>>

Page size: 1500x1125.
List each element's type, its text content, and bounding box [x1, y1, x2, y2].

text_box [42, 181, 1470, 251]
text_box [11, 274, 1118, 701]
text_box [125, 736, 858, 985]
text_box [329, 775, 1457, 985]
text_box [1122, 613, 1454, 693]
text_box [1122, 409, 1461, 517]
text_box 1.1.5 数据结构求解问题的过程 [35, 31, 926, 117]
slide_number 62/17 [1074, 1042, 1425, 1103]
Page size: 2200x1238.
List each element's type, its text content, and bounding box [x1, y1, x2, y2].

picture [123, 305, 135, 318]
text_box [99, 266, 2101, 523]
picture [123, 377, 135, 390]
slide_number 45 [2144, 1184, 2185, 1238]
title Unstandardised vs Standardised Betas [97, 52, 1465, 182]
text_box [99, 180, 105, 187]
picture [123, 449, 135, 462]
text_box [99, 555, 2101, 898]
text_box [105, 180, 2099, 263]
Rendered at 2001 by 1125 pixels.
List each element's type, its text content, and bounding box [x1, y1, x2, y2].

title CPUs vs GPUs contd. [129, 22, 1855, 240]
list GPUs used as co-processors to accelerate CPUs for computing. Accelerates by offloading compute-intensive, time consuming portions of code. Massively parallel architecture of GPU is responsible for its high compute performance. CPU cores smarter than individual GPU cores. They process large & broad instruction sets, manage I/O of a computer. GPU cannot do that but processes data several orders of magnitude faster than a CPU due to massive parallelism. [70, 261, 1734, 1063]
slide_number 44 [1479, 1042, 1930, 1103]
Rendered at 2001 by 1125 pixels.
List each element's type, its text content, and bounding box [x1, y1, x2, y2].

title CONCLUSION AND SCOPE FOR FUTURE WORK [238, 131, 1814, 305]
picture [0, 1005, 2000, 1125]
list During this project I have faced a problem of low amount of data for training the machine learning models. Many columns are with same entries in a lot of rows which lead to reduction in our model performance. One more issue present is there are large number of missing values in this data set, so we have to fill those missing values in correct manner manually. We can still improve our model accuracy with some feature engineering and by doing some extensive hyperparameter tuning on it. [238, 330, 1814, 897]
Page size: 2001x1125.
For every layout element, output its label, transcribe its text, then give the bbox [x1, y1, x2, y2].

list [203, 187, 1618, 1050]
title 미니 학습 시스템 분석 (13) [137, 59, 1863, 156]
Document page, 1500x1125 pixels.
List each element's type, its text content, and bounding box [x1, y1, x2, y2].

<<

Transcribe each entry word for word.

▶ [Finished exercise]:
Page size: 1500x1125.
List each element's type, its text content, and bounding box [x1, y1, x2, y2].

text_box [42, 181, 1470, 251]
text_box [11, 274, 1118, 701]
text_box [125, 736, 858, 985]
text_box [329, 775, 1457, 985]
text_box [1122, 613, 1454, 693]
text_box [1122, 409, 1461, 517]
text_box 1.1.5 数据结构求解问题的过程 [35, 31, 926, 117]
slide_number 62/17 [1074, 1042, 1425, 1103]
Page size: 2200x1238.
List each element's type, its text content, and bounding box [x1, y1, x2, y2].

picture [123, 305, 135, 318]
text_box [99, 266, 2101, 523]
picture [123, 377, 135, 390]
slide_number 45 [2144, 1184, 2185, 1238]
title Unstandardised vs Standardised Betas [97, 52, 1465, 182]
text_box [99, 180, 105, 187]
picture [123, 449, 135, 462]
text_box [99, 555, 2101, 898]
text_box [105, 180, 2099, 263]
Rendered at 2001 by 1125 pixels.
List each element's type, its text content, and bounding box [x1, y1, x2, y2].

title CPUs vs GPUs contd. [129, 22, 1855, 240]
list GPUs used as co-processors to accelerate CPUs for computing. Accelerates by offloading compute-intensive, time consuming portions of code. Massively parallel architecture of GPU is responsible for its high compute performance. CPU cores smarter than individual GPU cores. They process large & broad instruction sets, manage I/O of a computer. GPU cannot do that but processes data several orders of magnitude faster than a CPU due to massive parallelism. [70, 261, 1734, 1063]
slide_number 44 [1479, 1042, 1930, 1103]
Rendered at 2001 by 1125 pixels.
List each element's type, its text content, and bounding box [x1, y1, x2, y2].

title CONCLUSION AND SCOPE FOR FUTURE WORK [238, 131, 1814, 305]
picture [0, 1005, 2000, 1125]
list During this project I have faced a problem of low amount of data for training the machine learning models. Many columns are with same entries in a lot of rows which lead to reduction in our model performance. One more issue present is there are large number of missing values in this data set, so we have to fill those missing values in correct manner manually. We can still improve our model accuracy with some feature engineering and by doing some extensive hyperparameter tuning on it. [238, 330, 1814, 897]
Page size: 2001x1125.
For every layout element, output its label, transcribe its text, then give the bbox [x1, y1, x2, y2].

list [203, 187, 1618, 1050]
title 미니 학습 시스템 분석 (13) [137, 59, 1863, 156]
Document page, 1500x1125 pixels.
List each element's type, its text content, and bounding box [x1, y1, x2, y2].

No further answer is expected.